Tuesday, 19 July 2016

Status Report

A puppy typing on a keyboard in front of a computer is on the picture.

So... My computer pretty much broke down and I'm forced to bear with a much older laptop which isn't sufficient for developing 3D games.

I've been giving it a lot of thought but decided I should continue with a few 2D game articles so that's what I'm gonna do til I get enough savings to pull a meaner config together for development later. That's gonna take some time however as I just found a workplace for myself and wages are generally not that great in my country as I'd like them to be or as they are in many other places.

Anyways the big idea is to develop a random 2D Dungeon crawler with a cute little husky as the main character in some heroic knight armor or something. I love fantasy stuffs and my girlfriend loves puppies so that's 2 birds with one stone but first we are gonna take a look on how to generate a dungeon for ourselves.

Saturday, 5 March 2016

GDD by Example

I've been thinking a lot what could be my very first game be that I'll share with you guys. I thought I may do something in 2D because the concepts are a bit easier to grasp there but truth to be told Unity is a 3D game engine at it's very core and this bites back a bit when you try to make a 2D game in it.

Also I just got a really great idea for a 2D game but it's kind of bigger in scale than the idea I'm going to share with you now and I thought I'll need more practice myself before jumping into that one. One of the very first advices I got from people on various forums when I first looked into becoming an indie gamedeveloper myself was the KISS principle.
Keep It Simple, Stupid.

So with all this in mind I present you with the Game Development Document of Kitten Rampage. This game will be an FPS survival game similar to Devil Daggers only without all the really creepy demons and skulls and whatnot. The basic idea actually came from my girlfriend because when I showed her some gameplay footage of Devil Daggers her very first reaction was "This game looks like someone's nightmare. I'm gonna have bad dreams about this for sure." so I figured I'm going to make something similar for her without all that creepiness.

Of course if you are developing a game you should aim for a much broader target audience and we will do so in the future but right now for my very first title I thought it's fitting to be something more personal project.

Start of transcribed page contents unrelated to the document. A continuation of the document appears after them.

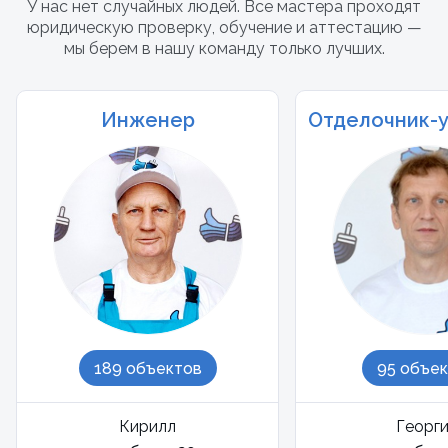
У нас нет случайных людей. Все мастера проходят
юридическую проверку, обучение и аттестацию —
мы берем в нашу команду только лучших.
Инженер
Отделочник-
189 объектов
95 объе
Кирилл
Георг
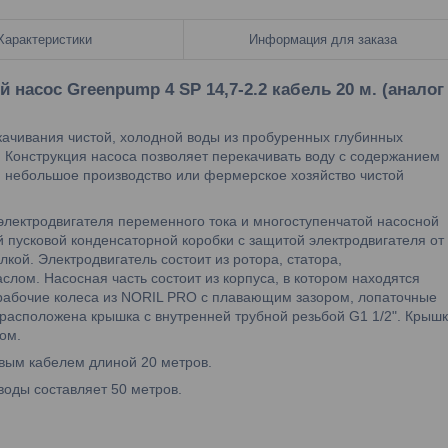
Характеристики
Информация для заказа
асос Greenpump 4 SP 14,7-2.2 кабель 20 м. (аналог
качивания чистой, холодной воды из пробуренных глубинных
. Конструкция насоса позволяет перекачивать воду с содержанием
, небольшое производство или фермерское хозяйство чистой
электродвигателя переменного тока и многоступенчатой насосной
й пусковой конденсаторной коробки с защитой электродвигателя от
лкой. Электродвигатель состоит из ротора, статора,
лом. Насосная часть состоит из корпуса, в котором находятся
рабочие колеса из NORIL PRO с плавающим зазором, лопаточные
 расположена крышка с внутренней трубной резьбой G1 1/2". Крыш
ом.
вым кабелем длиной 20 метров.
воды составляет 50 метров.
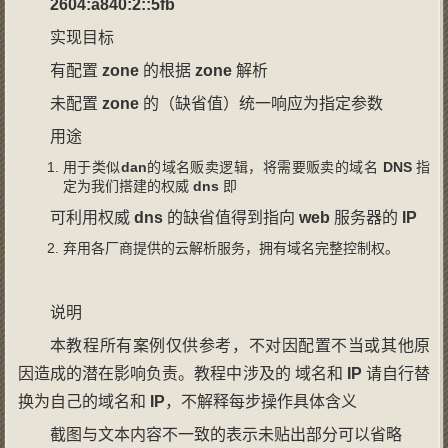
2604:a840:2::5
fb
实现目标
有配置
zone
的根据
zone
解析
未配置
zone
的（缺省值）统一响应为指定参数
用途
用于类似
dan
的域名贩卖逻辑，将需要贩卖的域名
DNS
指
定为我们搭建的权威
dns
即
可利用权威
dns
的缺省值得到指向
web
服务器的
IP
弃用各厂商提供的云解析服务，拥有域名完整控制权。
说明
本教程所有案例仅供参考，不对因配置不当或其他原
因造成的潜在影响负责。教程中涉及的 域名和
IP
请自行替
换为自己的域名和
IP
，不解释每步操作具体含义
截图与文本内容不一致的表示未贴出部分可以省略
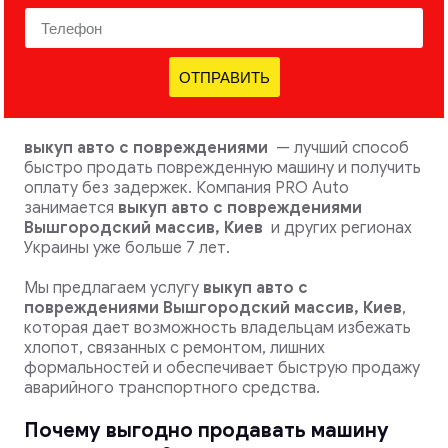
ОТПРАВИТЬ
выкуп авто с повреждениями
— лучший способ
быстро продать поврежденную машину и получить
оплату без задержек. Компания PRO Auto
занимается
выкуп авто с повреждениями
Вышгородский массив, Киев
и других регионах
Украины уже больше 7 лет.
Мы предлагаем услугу
выкуп авто с
повреждениями
Вышгородский массив, Киев
,
которая дает возможность владельцам избежать
хлопот, связанных с ремонтом, лишних
формальностей и обеспечивает быструю продажу
аварийного транспортного средства.
Почему выгодно продавать машину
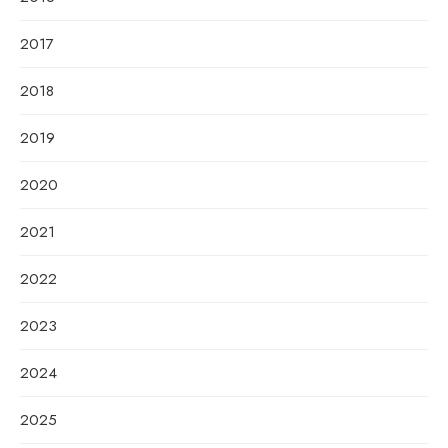
2017
2018
2019
2020
2021
2022
2023
2024
2025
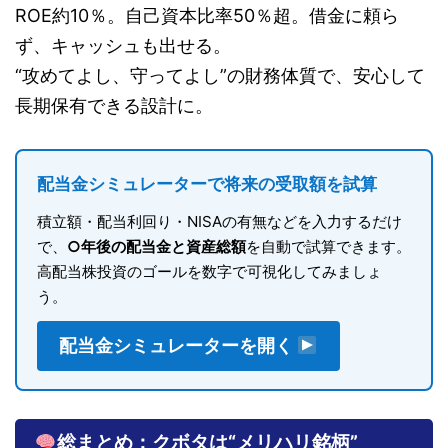
ROE約10％。自己資本比率50％超。借金に頼ら
ず、キャッシュも出せる。
“攻めてよし、守ってよし”の財務体質で、安心して
長期保有できる設計に。
配当金シミュレーターで将来の受取額を試算
積立額・配当利回り・NISAの有無などを入力するだけ
で、
○年後の配当金と資産総額
を自動で試算できます。
高配当株投資のゴールを数字で可視化してみましょ
う。
配当金シミュレーターを開く
総まとめ：クボタは“メリハリ銘柄”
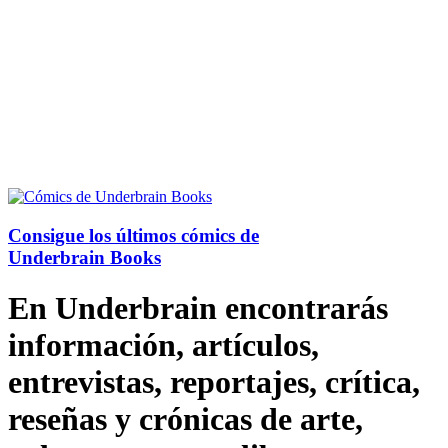
Consigue los últimos cómics de
Underbrain Books
En Underbrain encontrarás
información, artículos,
entrevistas, reportajes, crítica,
reseñas y crónicas de arte,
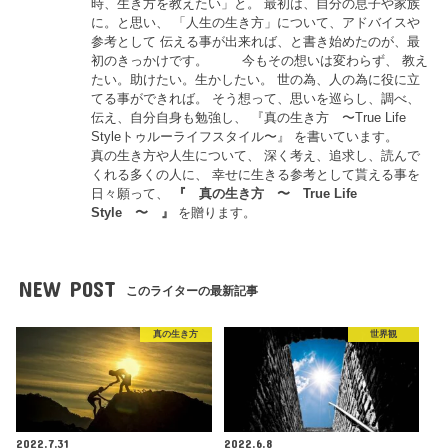
時、生き方を教えたい」と。 最初は、自分の息子や家族
に。と思い、 「人生の生き方」について、アドバイスや
参考として 伝える事が出来れば、と書き始めたのが、最
初のきっかけです。 今もその想いは変わらず、 教え
たい。助けたい。生かしたい。 世の為、人の為に役に立
てる事ができれば。 そう想って、思いを巡らし、調べ、
伝え、自分自身も勉強し、 『真の生き方 〜True Life
Styleトゥルーライフスタイル〜』 を書いています。
真の生き方や人生について、 深く考え、追求し、読んで
くれる多くの人に、 幸せに生きる参考として貰える事を
日々願って、
『
真の生き方 〜 True Life
Style 〜
』
を贈ります。
NEW POST
このライターの最新記事
真の生き方
世界観
2022.7.31
2022.6.8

Anyways you can find the GDD on this link. It's also very simple in this moment and very short but as time progress I'm going to expand it because a GDD is always shaping as you come up with new ideas during the game development. I also wanted to place some pictures here and there but haven't got the time to make any so definetly going to make up for that in the future.

Tuesday, 23 February 2016

Game Design Document

What is the GDD?

The Game Design Document (GDD) is as it's name suggests a document containing all the necessary information about your game in development. It should be your first step to make one and note down any ideas you may have. It's ultimate goal is to help in the long run because the development time can really stretch out and things are way easier if you have a solid fundation to rely on.

A GDD can come handy in many situations. You may be part of a whole team or you may work solo but either way it's easier to convey your ideas to your teammates or to yourself later if you have written them down and whenever you come to a halt due to an unforseen gameplay or mechanics problem or a design decision then you can fall back to this document for the right direction to proceed.

What should my GDD contain?

There's no set format for a GDD so you may really just write down whatever you feel is important. However there are a few general information which should be an obvious part of your document:
  • title
  • genre
  • target platform
  • target audience
  • description of gameplay

Keep in mind that a GDD is always evolving during the development process so it's alright if you won't have every little detail worked out in the very beginning. You can always expand your notes whenever you feel like it's needed but try to keep everything in an organised manner.

You shouldn't be afraid to draw images either for certain gameplay elements. This often helps to better explain the features to your teammates and it's perfectly alright if they're just stick figures for the time being.

I'm going to post a GDD for a game I have in mind and I'll definetly going to try and make in the upcoming months so stay tuned for that. I hope it will be a nice example and once I'll get to the end of my project I'll show you the final version of the GDD as well to see how much it changes during a development cycle.

Sunday, 21 February 2016


A picture of a little tiger

I've been a bit busy with the website and the design will be final this time.

There are still a few things lacking but I'm going to fill the gaps with content soon.

I'm just leaving this post here for now and start updating the site with development related posts next week.

We'll start with the very basics - a GDD (Game Design Document) for example as I haven't really made one for quite some time but it's really useful and any gamedevelopment cycle should start by making one of these rough sketches.